Potential for an Ethereum ETF
Attorney and commercial litigator Joe Carlasare succinctly captured the scenario in a social media post. According to Carlasare, “the market was overbought,” signaling that buyers had employed excessive leverage, rendering bulls vulnerable to whales and market makers. This deduction stems from an analysis of the ETH monthly futures annualized premium, which ideally should fall within the 5% to 10% range in healthy markets.
I know people are desperate for a narrative, but Bitcoin didn’t sell off because of some silly report about ETF denial.
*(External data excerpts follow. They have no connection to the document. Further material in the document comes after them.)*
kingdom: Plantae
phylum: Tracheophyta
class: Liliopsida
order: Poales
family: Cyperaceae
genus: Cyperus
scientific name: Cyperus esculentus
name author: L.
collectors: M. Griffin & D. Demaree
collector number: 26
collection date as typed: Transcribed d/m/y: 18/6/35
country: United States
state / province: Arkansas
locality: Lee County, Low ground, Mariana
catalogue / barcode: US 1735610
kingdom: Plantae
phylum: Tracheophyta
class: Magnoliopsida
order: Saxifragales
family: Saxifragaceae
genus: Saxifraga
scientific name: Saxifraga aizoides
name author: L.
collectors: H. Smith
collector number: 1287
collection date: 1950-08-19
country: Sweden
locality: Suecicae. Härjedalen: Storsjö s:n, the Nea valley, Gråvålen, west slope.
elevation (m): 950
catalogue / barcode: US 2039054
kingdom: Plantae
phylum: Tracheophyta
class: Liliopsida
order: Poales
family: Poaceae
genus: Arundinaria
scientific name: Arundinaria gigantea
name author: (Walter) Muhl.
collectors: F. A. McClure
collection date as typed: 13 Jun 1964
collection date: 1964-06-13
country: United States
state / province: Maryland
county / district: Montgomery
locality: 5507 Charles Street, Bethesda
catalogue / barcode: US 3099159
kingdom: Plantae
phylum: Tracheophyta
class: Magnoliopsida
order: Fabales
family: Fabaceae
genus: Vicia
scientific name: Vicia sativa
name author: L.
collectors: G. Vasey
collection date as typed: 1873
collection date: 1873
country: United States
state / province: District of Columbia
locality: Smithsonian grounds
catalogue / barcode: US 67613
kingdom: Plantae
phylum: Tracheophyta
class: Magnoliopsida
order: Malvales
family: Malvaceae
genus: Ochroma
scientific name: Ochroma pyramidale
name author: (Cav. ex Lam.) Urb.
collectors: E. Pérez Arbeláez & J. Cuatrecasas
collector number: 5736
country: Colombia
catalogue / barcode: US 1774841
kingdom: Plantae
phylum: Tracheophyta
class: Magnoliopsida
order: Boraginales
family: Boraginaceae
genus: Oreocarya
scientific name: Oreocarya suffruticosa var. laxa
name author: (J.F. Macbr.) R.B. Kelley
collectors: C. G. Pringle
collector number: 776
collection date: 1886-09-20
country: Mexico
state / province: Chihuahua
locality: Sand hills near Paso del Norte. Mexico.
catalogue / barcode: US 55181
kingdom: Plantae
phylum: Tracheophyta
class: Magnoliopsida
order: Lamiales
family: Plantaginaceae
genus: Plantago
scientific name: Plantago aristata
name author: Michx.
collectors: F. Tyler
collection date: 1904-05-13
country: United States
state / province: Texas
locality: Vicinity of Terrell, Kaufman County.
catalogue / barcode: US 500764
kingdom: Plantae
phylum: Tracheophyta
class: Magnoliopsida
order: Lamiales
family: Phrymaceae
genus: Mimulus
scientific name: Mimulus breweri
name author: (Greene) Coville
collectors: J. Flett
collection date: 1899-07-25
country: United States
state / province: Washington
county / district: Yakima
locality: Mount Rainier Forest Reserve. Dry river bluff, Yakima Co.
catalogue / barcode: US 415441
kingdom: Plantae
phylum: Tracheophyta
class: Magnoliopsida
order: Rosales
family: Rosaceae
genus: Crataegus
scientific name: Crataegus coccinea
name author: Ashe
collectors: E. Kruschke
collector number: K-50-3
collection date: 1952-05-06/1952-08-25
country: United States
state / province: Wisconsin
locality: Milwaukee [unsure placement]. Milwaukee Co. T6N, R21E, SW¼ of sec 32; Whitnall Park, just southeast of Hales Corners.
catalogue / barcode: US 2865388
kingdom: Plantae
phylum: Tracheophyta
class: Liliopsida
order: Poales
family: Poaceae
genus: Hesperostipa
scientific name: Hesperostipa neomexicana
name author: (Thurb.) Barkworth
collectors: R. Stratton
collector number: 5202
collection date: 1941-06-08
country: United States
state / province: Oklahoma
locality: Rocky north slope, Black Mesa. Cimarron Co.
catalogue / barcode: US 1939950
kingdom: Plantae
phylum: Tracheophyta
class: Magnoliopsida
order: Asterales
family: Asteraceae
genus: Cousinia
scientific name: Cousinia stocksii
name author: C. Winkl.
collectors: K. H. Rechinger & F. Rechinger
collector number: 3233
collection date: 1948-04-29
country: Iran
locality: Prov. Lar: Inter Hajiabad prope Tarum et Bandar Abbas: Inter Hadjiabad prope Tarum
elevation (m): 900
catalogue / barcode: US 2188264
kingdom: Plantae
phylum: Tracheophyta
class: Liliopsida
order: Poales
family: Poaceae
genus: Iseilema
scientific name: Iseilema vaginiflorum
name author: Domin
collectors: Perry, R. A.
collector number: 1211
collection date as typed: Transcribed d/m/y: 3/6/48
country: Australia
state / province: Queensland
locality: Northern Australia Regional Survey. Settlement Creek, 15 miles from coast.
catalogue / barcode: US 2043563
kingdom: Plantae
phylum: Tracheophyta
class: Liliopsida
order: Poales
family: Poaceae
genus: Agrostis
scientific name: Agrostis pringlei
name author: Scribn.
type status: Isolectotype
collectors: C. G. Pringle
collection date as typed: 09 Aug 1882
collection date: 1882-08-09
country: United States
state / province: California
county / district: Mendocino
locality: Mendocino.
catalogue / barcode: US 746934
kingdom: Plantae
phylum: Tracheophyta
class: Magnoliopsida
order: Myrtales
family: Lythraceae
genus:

It sold off because nothing goes straight up and it’s an easy grab for liquidity to do a long squeeze. In short, the market was overbought.
— Joe Carlasare (@JoeCarlasare) January 3, 2024
The data underscores a rising demand for leveraged ETH long positions, with the futures contract premium surging from 11% on December 18, 2023, to 27% on January 2, 2024. However, sustaining such positions for extended periods proved costly for buyers, following a 15% rally in ETH’s price during that timeframe.
The most recent substantial setback for Ether bulls in the futures markets dates back to August 17, 2023, when $170 million worth of long positions were liquidated. During that episode, a 15% intraday correction unfolded, causing the price to plummet from $1,800 to $1,530. Remarkably, ETH swiftly rebounded to $1,680 within two hours. However, the subsequent medium-term recovery proved unsustainable, leading ETH to revisit the $1,530 bottom on September 11, 2023.
To assess the exposure of whales and arbitrage desks utilizing derivatives, a closer examination of Ether options volume becomes imperative. Analyzing both put (sell) and call (buy) options allows for an estimation of the prevailing bullish or bearish sentiment.
Related: Vitalik Buterin Updates Ethereum’s Roadmap for 2024
With the exception of a brief period on December 19, 2023, ETH put options consistently trailed call options in volume, roughly by a factor of two. This indicates a diminished demand for protective strategies, underscoring the prevalent confidence and excessive optimism witnessed in the Ether futures markets.
The precise cause of the 14% flash crash on January 3 may remain elusive. However, based on Ether derivatives markets, it appears that investors grew overconfident and heavily relied on excessive leverage. Importantly, this doesn’t necessarily invalidate Ether’s bullish trend or diminish the likelihood of surpassing the $2,400 resistance before the ETF decision. The data suggests a healthier market, at least from a derivatives perspective.